Congressman Tom Emmer sent a letter to the FDIC Chairman asking for clarification that the FDIC has instructed banks to not provide banking services to crypto clients.

As the banking crisis rages on, it is looking suspiciously like the Biden administration is doing its utmost to choke off banking services to crypto companies, and by so doing, drive them offshore to regulatory jurisdictions where consumers may have much less protection.

Get people away from crypto

Congressman Tom Emmer wrote a letter yesterday to FDIC Chairman Martin Gruenberg, accusing federal financial regulators of “weaponizing recent instability in the banking sector” in order to “get people away from crypto”. With this last phrase he was quoting former Congressman, Barney Frank, co-author of the Dodd-Frank act.

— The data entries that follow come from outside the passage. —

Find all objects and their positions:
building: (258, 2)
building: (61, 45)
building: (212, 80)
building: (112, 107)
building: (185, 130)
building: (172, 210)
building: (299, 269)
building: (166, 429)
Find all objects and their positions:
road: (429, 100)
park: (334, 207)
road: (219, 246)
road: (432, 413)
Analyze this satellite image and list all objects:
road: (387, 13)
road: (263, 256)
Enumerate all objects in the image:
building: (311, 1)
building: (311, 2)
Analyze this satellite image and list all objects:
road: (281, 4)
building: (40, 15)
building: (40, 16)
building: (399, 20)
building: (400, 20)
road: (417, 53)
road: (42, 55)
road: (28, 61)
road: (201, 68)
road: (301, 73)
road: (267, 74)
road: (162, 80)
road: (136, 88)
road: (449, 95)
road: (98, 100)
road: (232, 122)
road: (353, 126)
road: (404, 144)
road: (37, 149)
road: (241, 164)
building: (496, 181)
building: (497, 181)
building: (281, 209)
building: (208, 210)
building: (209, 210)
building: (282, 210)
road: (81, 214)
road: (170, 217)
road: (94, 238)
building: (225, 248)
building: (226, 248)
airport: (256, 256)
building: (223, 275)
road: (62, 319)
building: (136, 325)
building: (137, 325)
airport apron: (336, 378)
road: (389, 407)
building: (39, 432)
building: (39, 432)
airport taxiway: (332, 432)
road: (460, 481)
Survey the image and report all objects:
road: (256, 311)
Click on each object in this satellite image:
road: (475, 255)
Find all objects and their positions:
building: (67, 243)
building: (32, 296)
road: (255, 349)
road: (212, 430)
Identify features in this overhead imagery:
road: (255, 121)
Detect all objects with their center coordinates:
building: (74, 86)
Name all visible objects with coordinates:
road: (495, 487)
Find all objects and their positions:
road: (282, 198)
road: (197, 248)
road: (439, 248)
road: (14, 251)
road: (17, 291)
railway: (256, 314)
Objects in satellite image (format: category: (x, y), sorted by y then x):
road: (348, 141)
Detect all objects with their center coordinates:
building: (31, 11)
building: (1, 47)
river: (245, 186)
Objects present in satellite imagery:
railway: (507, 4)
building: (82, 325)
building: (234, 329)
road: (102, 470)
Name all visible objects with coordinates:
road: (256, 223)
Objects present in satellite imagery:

In his letter Congressman Emmer brought up the January 3 joint statement by the Treasury, Federal Reserve, and FDIC, in which they discouraged banks from holding crypto or servicing crypto clients. He said that the Federal Reserve had published this as a statement in the federal register without first following a “public comment process”.

He also referred to the White House’s publishing of “The Administration’s Roadmap to Mitigate Cryptocurrencies’ risk”, saying:

“This report summarizes President Biden’s political plan to lawlessly abuse the Administrative State to push American crypto firms, and their American customers, into offshore, unregulated, opaque, and unsafe markets.”

A lazy and destructive regulatory strategy

Emmer called the Biden Administration’s effort to choke off crypto assets from the United States as a “lazy and destructive regulatory strategy”, which he saw as suppressing innovation and of driving crypto and its U.S. participants offshore to “less sophisticated regulatory jurisdictions”.

The Congressman ended the letter by asking 3 questions of the FDIC Chairman.

Opinion

The banking system is falling before our eyes. Many banks are on the brink of failure, which is being staved off for the time being by central banks promising to repay depositors of failed banks, or by offering liquidity.

The FDIC is an organisation that is supposed to make depositors whole up to the amount of $250,000. However, in the case of the Silicon Valley Bank, 97.5% of depositors had more than that on deposit.

The FDIC knew that it had to make all depositors whole or far worse bank runs would have been widespread straight away. In its meeting back in November of last year, it was joked by one FDIC member that:

“the public that has more full faith and confidence in the banking system than maybe the people in this room do,”

It was openly discussed that bail-ins would inevitably take place, and that the public should not be made aware that this could happen.

It now appears that the joke is on the FDIC. Should any bail-ins occur, then a full run on the banking system would start the very next day. The FDIC will no doubt be fully aware of this now. 

Disclaimer: This article is provided for informational purposes only. It is not offered or intended to be used as legal, tax, investment, financial, or other advice.